BMO Financial Group raised its dividend as it reported a profit of $1.87 billion in its latest quarter, up from $1.03 billion a year earlier.
The bank said Wednesday it will now pay a quarterly dividend of $1.55 per share, up four cents from $1.51 per share.
The increased payment to shareholders came as BMO says its profit amounted to $2.36 per diluted share for the quarter ended April 30, up from $1.26 per diluted share a year earlier.
Revenue totalled $7.97 billion, up from $7.79 billion in the same quarter last year.
BMO's provision for credit losses for the quarter amounted to $705 million, down from $1.02 billion a year ago when it took an initial provision of $705 million related to the loan portfolio at Bank of the West, which it acquired last year.
On an adjusted basis, BMO says it earned $2.59 per diluted share, down from an adjusted profit of $2.89 per diluted share in the same quarter last year.
"This quarter, we achieved strong pre-provision, pre-tax earnings growth and positive operating leverage, driven by continued momentum in Canadian personal and commercial banking and strengthening performance in our capital markets and wealth businesses," BMO chief executive Darryl White said in a statement.
"We've delivered on our commitments with expenses down, compared with last year and last quarter."
Analysts on average had expected a profit of $2.77 per share, according to LSEG Data & Analytics.
BMO's Canadian personal and commercial banking business earned $872 million in the quarter, up from $819 million in the same quarter last year, while the bank's U.S. personal and commercial banking operations earned $543 million, down from $731 million.
The bank's wealth management business earned $320 million, an increase from $240 million a year earlier. BMO's capital markets business earned $459 million, up from $370 million.
BMO's corporate services segment reported a loss of $328 million in its second quarter compared with a loss of $1.13 billion in the same quarter last year.
National Bank of Canada reported a second-quarter profit of $906 million, up from $832 million a year earlier, and raised its dividend.
The Montreal-based bank said Wednesday it will now pay a quarterly dividend of $1.10 per share, an increase of four cents.
The increased payment to shareholders came as National Bank says its profit amounted to $2.54 per diluted share for the quarter ended April 30, up from $2.34 per diluted share in the same quarter last year.
Revenue totalled $2.75 billion, up from $2.45 billion a year earlier, while the bank's provision for credit losses amounted to $138 million, up from $85 million in the same quarter last year.

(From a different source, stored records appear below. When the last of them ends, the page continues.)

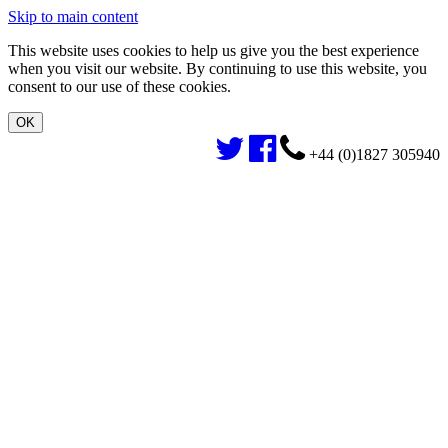
Skip to main content
This website uses cookies to help us give you the best experience
when you visit our website. By continuing to use this website, you
consent to our use of these cookies.
+44 (0)1827 305940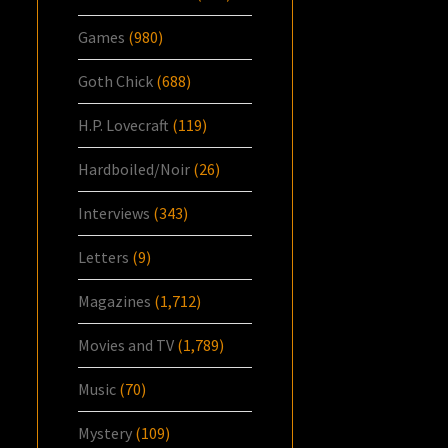
Games
(980)
Goth Chick
(688)
H.P. Lovecraft
(119)
Hardboiled/Noir
(26)
Interviews
(343)
Letters
(9)
Magazines
(1,712)
Movies and TV
(1,789)
Music
(70)
Mystery
(109)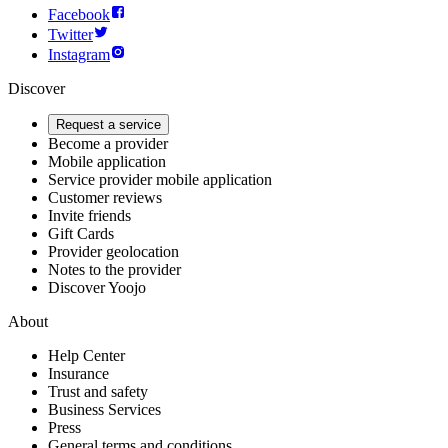
Facebook
Twitter
Instagram
Discover
Request a service
Become a provider
Mobile application
Service provider mobile application
Customer reviews
Invite friends
Gift Cards
Provider geolocation
Notes to the provider
Discover Yoojo
About
Help Center
Insurance
Trust and safety
Business Services
Press
General terms and conditions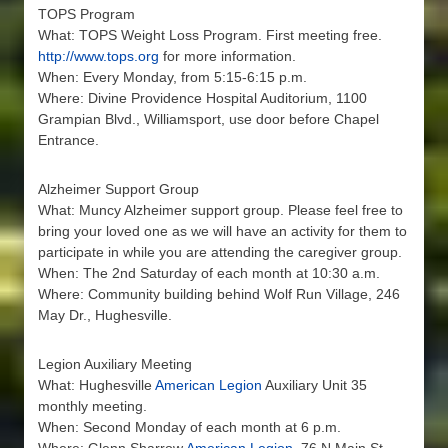
TOPS Program
What: TOPS Weight Loss Program. First meeting free.
http://www.tops.org
for more information.
When: Every Monday, from 5:15-6:15 p.m.
Where: Divine Providence Hospital Auditorium, 1100
Grampian Blvd., Williamsport, use door before Chapel
Entrance.
Alzheimer Support Group
What: Muncy Alzheimer support group. Please feel free to
bring your loved one as we will have an activity for them to
participate in while you are attending the caregiver group.
When: The 2nd Saturday of each month at 10:30 a.m.
Where: Community building behind Wolf Run Village, 246
May Dr., Hughesville.
Legion Auxiliary Meeting
What: Hughesville
American Legion
Auxiliary Unit 35
monthly meeting.
When: Second Monday of each month at 6 p.m.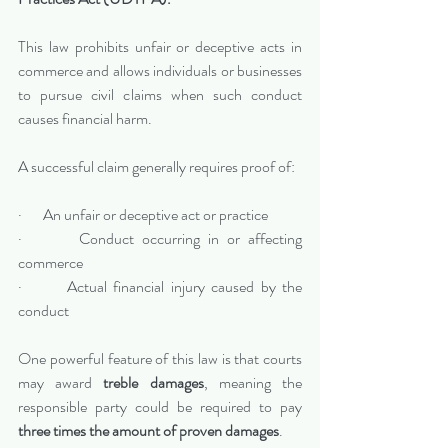
This law prohibits unfair or deceptive acts in 
commerce and allows individuals or businesses 
to pursue civil claims when such conduct 
causes financial harm.
A successful claim generally requires proof of:
·       An unfair or deceptive act or practice
·       Conduct occurring in or affecting 
commerce
·       Actual financial injury caused by the 
conduct
One powerful feature of this law is that courts 
may award 
treble damages
, meaning the 
responsible party could be required to pay 
three times the amount of proven damages
.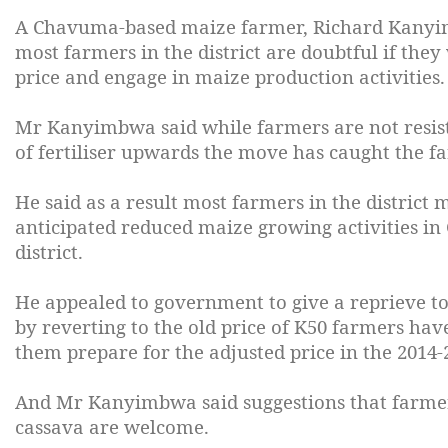
A Chavuma-based maize farmer, Richard Kanyimb
most farmers in the district are doubtful if they 
price and engage in maize production activities.
Mr Kanyimbwa said while farmers are not resisti
of fertiliser upwards the move has caught the f
He said as a result most farmers in the district m
anticipated reduced maize growing activities in
district.
He appealed to government to give a reprieve t
by reverting to the old price of K50 farmers have
them prepare for the adjusted price in the 2014
And Mr Kanyimbwa said suggestions that farmers 
cassava are welcome.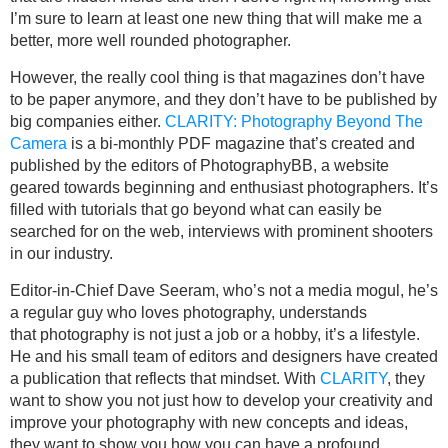
I’m sure to learn at least one new thing that will make me a
better, more well rounded photographer.
However, the really cool thing is that magazines don’t have
to be paper anymore, and they don’t have to be published by
big companies either.
CLARITY: Photography Beyond The
Camera
is a bi-monthly PDF magazine that’s created and
published by the editors of PhotographyBB, a website
geared towards beginning and enthusiast photographers. It’s
filled with tutorials that go beyond what can easily be
searched for on the web, interviews with prominent shooters
in our industry.
Editor-in-Chief Dave Seeram, who’s not a media mogul, he’s
a regular guy who loves photography, understands
that photography is not just a job or a hobby, it’s a lifestyle.
He and his small team of editors and designers have created
a publication that reflects that mindset. With
CLARITY
, they
want to show you not just how to develop your creativity and
improve your photography with new concepts and ideas,
they want to show you how you can have a profound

On an adjusted basis, National Bank says it earned $2.54 per diluted share, up from an adjusted profit of $2.34 per diluted share a year ago.

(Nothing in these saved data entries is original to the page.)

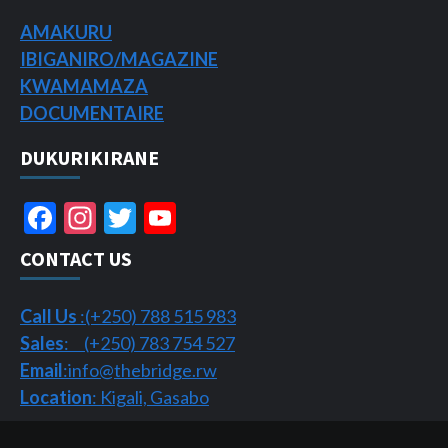
AMAKURU
IBIGANIRO/
MAGAZINE
KWAMAMAZA
DOCUMENTAIRE
DUKURIKIRANE
Facebook
Instagram
Twitter
YouTube
Channel
CONTACT US
Call Us
:(+250) 788 515 983
Sales
: (+250) 783 754 527
Email
:info@thebridge.rw
Location
: Kigali, Gasabo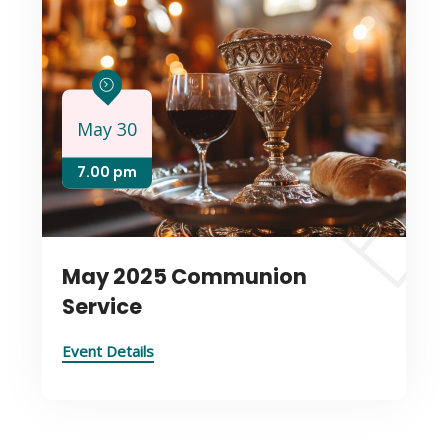
May 30
7.00 pm
May 2025 Communion
Service
Event Details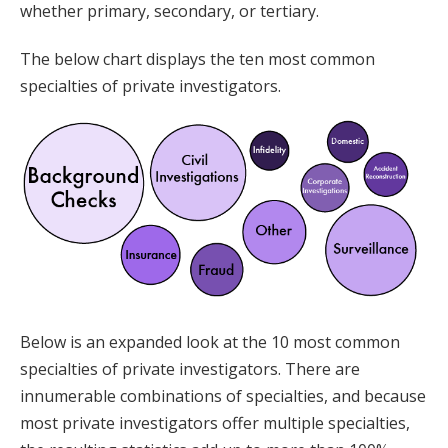
whether primary, secondary, or tertiary.
The below chart displays the ten most common
specialties of private investigators.
Below is an expanded look at the 10 most common
specialties of private investigators. There are
innumerable combinations of specialties, and because
most private investigators offer multiple specialties,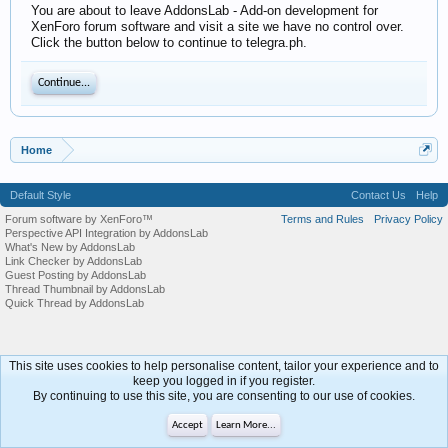
You are about to leave AddonsLab - Add-on development for
XenForo forum software and visit a site we have no control over.
Click the button below to continue to telegra.ph.
Continue...
Home
Default Style
Contact Us
Help
Forum software by XenForo™
Terms and Rules
Privacy Policy
Perspective API Integration by AddonsLab
What's New by AddonsLab
Link Checker by AddonsLab
Guest Posting by AddonsLab
Thread Thumbnail by AddonsLab
Quick Thread by AddonsLab
This site uses cookies to help personalise content, tailor your experience and to
keep you logged in if you register.
By continuing to use this site, you are consenting to our use of cookies.
Accept
Learn More...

Analysts on average had expected a profit of $2.45 per share, according to LSEG Data & Analytics.
"National Bank generated strong financial results for the second quarter of 2024, reflecting the disciplined execution of our strategy across business segments and the diversified earnings power of the bank," National Bank chief executive Laurent Ferreira said in a statement.

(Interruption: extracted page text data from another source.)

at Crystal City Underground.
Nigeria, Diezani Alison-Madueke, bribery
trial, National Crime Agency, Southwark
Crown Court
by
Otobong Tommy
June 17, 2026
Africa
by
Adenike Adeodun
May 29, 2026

"In what remains an uncertain macroeconomic environment, we are committed to maintaining our prudent approach to capital, credit, and costs and to generating long-term value for our shareholders."
National Bank said its personal and commercial business earned $311 million in its latest quarter, down from $320 million in the same quarter last year as it faced higher provisions for credit losses.
The bank's wealth management operations earned $205 million, up from $178 million in the second quarter of 2023, while its financial markets business earned $322 million in the quarter, up from $268 million a year earlier.
National Bank's U.S. specialty finance and international business earned $163 million in its latest quarter, up from $128 million in the same quarter last year.
The bank's "other" segment reported a loss of $95 million in its latest quarter compared with a loss of $62 million a year ago.